(Collected data entries)
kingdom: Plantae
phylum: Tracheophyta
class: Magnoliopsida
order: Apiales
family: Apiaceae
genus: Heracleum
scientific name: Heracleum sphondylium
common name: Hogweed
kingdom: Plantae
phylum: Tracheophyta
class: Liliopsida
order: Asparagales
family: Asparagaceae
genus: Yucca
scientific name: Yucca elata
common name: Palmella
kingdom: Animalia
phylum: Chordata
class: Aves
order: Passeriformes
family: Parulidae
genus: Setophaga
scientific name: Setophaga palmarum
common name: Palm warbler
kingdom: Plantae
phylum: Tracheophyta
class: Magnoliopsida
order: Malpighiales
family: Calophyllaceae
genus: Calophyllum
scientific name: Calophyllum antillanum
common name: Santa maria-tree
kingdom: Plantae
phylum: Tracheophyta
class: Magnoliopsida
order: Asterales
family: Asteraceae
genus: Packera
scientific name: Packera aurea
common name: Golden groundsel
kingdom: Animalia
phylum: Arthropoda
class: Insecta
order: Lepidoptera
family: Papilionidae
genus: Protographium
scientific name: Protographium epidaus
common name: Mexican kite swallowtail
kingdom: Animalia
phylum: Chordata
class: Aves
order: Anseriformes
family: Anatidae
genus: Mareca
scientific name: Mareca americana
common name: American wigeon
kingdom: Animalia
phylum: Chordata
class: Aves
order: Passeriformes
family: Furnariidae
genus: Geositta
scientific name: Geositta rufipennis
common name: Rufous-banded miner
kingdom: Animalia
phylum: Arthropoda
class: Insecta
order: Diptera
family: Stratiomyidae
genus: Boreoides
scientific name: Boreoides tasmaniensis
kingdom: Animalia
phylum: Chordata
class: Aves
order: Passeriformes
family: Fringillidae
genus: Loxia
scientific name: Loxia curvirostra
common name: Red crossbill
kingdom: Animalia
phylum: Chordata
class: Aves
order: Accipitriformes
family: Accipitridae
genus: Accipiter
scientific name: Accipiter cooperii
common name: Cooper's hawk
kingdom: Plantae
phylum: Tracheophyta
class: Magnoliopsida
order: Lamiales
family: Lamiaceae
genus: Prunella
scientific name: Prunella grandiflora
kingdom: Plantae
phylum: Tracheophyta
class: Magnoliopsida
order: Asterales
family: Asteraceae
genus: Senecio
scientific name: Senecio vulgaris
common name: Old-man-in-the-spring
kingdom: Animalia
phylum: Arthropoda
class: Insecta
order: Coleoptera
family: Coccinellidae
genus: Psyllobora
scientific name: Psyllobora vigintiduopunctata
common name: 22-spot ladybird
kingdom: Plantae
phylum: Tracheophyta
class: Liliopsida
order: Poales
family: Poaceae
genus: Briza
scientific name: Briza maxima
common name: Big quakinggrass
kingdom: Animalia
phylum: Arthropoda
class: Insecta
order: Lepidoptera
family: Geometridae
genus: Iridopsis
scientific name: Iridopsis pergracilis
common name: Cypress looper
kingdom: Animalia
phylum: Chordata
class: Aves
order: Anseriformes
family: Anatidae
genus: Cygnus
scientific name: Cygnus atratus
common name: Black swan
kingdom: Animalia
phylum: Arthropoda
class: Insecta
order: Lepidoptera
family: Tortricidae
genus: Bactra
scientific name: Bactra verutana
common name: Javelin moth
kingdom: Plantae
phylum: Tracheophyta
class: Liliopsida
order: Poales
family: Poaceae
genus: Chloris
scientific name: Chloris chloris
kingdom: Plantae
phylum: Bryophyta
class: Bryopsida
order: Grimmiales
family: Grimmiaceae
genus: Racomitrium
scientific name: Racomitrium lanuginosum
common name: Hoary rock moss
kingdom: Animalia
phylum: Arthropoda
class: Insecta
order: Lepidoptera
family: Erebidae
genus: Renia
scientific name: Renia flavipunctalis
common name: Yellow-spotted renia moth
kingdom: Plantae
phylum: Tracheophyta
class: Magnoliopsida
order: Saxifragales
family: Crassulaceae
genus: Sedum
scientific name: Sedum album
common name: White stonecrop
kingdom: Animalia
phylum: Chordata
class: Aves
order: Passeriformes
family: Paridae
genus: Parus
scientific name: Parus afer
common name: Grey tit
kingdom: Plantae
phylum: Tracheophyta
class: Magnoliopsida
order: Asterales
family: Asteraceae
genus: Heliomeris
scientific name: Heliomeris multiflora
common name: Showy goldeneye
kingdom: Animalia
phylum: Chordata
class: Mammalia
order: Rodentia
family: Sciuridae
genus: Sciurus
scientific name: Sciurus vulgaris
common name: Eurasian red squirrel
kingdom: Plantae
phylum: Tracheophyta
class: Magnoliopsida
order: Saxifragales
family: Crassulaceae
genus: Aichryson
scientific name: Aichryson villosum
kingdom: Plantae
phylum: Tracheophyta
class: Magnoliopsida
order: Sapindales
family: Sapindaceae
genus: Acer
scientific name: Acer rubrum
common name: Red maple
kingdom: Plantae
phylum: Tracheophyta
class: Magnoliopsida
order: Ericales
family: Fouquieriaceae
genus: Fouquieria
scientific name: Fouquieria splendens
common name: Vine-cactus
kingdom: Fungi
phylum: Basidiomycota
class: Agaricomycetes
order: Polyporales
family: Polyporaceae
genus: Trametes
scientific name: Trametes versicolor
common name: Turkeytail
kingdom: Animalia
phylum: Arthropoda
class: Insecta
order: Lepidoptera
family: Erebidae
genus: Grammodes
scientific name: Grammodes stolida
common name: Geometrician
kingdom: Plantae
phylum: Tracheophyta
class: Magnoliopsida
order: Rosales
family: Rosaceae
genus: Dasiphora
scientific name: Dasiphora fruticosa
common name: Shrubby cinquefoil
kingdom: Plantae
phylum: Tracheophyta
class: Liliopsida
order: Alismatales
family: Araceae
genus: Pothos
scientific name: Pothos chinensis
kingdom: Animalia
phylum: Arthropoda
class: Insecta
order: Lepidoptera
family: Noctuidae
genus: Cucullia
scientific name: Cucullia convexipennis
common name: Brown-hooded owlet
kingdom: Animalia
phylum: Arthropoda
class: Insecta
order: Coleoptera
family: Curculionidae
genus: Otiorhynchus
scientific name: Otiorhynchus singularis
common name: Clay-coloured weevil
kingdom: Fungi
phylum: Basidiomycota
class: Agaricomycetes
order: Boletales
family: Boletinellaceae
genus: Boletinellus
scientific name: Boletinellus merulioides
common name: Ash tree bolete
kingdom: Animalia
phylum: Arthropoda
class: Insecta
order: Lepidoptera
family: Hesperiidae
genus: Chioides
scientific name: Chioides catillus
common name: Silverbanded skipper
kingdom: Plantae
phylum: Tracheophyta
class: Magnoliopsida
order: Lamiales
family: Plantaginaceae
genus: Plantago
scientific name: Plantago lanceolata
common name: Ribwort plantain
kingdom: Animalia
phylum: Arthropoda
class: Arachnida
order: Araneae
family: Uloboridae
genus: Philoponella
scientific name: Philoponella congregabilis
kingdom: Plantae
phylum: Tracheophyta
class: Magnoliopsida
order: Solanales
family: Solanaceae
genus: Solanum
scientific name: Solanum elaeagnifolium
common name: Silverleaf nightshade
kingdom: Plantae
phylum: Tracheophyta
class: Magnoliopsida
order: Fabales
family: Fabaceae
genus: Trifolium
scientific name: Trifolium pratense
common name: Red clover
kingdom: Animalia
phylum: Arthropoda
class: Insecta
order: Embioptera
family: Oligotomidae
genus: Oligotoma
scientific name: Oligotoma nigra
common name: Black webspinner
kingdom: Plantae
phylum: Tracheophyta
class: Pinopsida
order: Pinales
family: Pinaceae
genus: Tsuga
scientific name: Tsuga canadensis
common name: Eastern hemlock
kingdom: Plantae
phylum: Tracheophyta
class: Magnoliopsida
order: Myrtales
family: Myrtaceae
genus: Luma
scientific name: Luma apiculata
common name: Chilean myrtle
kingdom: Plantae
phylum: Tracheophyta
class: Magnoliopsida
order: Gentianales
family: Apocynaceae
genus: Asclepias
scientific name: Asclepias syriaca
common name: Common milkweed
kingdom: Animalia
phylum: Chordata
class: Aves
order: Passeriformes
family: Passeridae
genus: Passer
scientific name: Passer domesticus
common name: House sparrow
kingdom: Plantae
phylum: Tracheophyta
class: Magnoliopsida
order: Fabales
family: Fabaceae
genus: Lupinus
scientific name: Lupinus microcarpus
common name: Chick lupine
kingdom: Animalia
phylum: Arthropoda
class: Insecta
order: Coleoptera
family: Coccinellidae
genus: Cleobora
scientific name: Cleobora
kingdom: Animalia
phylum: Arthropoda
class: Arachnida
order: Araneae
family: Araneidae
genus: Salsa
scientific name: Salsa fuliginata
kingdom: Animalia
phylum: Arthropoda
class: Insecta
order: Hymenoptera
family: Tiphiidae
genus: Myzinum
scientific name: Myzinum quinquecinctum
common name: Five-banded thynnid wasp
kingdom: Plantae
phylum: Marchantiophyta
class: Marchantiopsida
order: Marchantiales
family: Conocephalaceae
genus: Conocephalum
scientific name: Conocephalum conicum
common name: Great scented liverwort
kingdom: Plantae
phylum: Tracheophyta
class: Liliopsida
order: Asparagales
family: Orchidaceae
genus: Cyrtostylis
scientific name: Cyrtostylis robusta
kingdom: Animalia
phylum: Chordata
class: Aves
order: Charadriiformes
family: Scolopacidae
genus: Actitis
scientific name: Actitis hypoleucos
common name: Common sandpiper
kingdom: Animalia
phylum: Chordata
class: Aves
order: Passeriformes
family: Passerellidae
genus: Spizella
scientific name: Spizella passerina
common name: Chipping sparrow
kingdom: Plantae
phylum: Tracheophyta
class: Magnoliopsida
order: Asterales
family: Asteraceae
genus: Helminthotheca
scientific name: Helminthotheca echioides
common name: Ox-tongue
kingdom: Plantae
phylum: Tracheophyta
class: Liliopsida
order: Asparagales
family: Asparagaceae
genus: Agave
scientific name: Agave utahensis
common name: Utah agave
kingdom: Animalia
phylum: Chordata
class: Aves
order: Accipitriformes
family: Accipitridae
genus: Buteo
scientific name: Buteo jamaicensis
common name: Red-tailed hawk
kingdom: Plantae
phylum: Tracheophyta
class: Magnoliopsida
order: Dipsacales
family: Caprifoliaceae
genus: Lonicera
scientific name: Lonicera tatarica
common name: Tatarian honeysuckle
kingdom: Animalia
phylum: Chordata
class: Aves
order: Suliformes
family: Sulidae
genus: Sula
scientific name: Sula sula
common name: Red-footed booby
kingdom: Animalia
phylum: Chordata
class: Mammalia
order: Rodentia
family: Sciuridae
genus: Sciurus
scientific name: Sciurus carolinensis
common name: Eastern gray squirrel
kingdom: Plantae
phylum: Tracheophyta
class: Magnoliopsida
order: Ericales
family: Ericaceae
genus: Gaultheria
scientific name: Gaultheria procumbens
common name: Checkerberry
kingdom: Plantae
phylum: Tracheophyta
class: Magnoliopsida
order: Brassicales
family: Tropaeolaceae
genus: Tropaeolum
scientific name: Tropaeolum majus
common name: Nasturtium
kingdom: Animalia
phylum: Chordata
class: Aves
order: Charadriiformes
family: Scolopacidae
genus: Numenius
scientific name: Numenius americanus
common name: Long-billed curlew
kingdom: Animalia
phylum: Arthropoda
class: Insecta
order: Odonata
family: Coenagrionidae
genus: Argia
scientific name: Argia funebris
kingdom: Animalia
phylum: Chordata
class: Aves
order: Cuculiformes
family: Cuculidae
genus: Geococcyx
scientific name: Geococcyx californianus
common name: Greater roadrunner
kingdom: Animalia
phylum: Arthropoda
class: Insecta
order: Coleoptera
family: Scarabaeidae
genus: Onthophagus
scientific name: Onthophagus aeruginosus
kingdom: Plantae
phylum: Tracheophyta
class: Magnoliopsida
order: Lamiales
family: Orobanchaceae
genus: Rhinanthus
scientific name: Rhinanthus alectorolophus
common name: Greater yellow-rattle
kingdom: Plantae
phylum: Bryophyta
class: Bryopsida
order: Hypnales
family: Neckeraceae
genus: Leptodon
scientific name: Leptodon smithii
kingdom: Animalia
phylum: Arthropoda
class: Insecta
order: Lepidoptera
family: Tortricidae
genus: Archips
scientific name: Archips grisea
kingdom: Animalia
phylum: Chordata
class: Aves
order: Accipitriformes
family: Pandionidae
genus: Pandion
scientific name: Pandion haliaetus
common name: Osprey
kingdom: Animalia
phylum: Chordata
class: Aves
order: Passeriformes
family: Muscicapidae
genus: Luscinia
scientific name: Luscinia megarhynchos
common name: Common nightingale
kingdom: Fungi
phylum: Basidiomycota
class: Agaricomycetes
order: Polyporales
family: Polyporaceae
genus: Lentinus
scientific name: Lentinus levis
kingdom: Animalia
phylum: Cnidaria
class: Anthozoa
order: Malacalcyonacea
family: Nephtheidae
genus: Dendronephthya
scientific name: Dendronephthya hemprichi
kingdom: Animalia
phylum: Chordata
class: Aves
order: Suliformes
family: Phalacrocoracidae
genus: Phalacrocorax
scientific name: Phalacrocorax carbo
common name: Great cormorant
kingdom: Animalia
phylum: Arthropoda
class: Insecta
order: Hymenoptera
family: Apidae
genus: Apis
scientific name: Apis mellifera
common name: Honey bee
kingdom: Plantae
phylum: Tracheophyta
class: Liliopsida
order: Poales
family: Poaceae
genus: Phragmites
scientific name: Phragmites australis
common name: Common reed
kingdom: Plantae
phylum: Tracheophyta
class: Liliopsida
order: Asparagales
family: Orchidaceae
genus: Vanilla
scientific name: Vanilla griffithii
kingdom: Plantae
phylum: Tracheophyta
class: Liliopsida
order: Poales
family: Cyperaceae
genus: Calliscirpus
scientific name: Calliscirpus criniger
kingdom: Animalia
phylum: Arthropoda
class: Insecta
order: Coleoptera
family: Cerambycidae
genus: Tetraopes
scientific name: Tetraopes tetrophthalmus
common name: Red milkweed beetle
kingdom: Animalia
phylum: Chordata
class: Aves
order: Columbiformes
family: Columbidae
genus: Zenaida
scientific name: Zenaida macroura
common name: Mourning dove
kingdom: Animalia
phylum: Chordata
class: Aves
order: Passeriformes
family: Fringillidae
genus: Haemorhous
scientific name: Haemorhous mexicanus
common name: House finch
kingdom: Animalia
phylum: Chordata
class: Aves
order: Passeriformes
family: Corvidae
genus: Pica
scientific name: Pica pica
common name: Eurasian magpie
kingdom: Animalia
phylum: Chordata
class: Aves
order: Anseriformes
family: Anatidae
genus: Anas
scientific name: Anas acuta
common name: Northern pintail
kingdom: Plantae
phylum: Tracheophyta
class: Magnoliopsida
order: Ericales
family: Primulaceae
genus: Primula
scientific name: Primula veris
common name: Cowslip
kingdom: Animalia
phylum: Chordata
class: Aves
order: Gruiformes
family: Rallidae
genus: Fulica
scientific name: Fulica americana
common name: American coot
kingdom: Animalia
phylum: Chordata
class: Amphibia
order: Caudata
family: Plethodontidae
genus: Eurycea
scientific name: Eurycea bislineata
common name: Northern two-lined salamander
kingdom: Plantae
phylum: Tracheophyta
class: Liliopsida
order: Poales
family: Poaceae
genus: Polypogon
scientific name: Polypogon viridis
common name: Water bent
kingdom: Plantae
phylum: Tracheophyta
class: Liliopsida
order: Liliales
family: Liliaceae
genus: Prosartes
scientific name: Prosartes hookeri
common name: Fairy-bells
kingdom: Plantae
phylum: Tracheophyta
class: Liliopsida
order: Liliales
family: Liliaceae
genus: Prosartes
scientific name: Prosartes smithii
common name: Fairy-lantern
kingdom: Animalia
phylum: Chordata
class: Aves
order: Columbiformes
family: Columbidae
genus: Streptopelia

*What is expected*:
Give back only the lines starting with the one that contains "scientific name: Psyllobora" and going on through the one that contains "scientific name: Acer rubrum", swapping "phylum" for "division" and leaving everything else unchanged.

*Exercise output*:
scientific name: Psyllobora vigintiduopunctata
common name: 22-spot ladybird
kingdom: Plantae
division: Tracheophyta
class: Liliopsida
order: Poales
family: Poaceae
genus: Briza
scientific name: Briza maxima
common name: Big quakinggrass
kingdom: Animalia
division: Arthropoda
class: Insecta
order: Lepidoptera
family: Geometridae
genus: Iridopsis
scientific name: Iridopsis pergracilis
common name: Cypress looper
kingdom: Animalia
division: Chordata
class: Aves
order: Anseriformes
family: Anatidae
genus: Cygnus
scientific name: Cygnus atratus
common name: Black swan
kingdom: Animalia
division: Arthropoda
class: Insecta
order: Lepidoptera
family: Tortricidae
genus: Bactra
scientific name: Bactra verutana
common name: Javelin moth
kingdom: Plantae
division: Tracheophyta
class: Liliopsida
order: Poales
family: Poaceae
genus: Chloris
scientific name: Chloris chloris
kingdom: Plantae
division: Bryophyta
class: Bryopsida
order: Grimmiales
family: Grimmiaceae
genus: Racomitrium
scientific name: Racomitrium lanuginosum
common name: Hoary rock moss
kingdom: Animalia
division: Arthropoda
class: Insecta
order: Lepidoptera
family: Erebidae
genus: Renia
scientific name: Renia flavipunctalis
common name: Yellow-spotted renia moth
kingdom: Plantae
division: Tracheophyta
class: Magnoliopsida
order: Saxifragales
family: Crassulaceae
genus: Sedum
scientific name: Sedum album
common name: White stonecrop
kingdom: Animalia
division: Chordata
class: Aves
order: Passeriformes
family: Paridae
genus: Parus
scientific name: Parus afer
common name: Grey tit
kingdom: Plantae
division: Tracheophyta
class: Magnoliopsida
order: Asterales
family: Asteraceae
genus: Heliomeris
scientific name: Heliomeris multiflora
common name: Showy goldeneye
kingdom: Animalia
division: Chordata
class: Mammalia
order: Rodentia
family: Sciuridae
genus: Sciurus
scientific name: Sciurus vulgaris
common name: Eurasian red squirrel
kingdom: Plantae
division: Tracheophyta
class: Magnoliopsida
order: Saxifragales
family: Crassulaceae
genus: Aichryson
scientific name: Aichryson villosum
kingdom: Plantae
division: Tracheophyta
class: Magnoliopsida
order: Sapindales
family: Sapindaceae
genus: Acer
scientific name: Acer rubrum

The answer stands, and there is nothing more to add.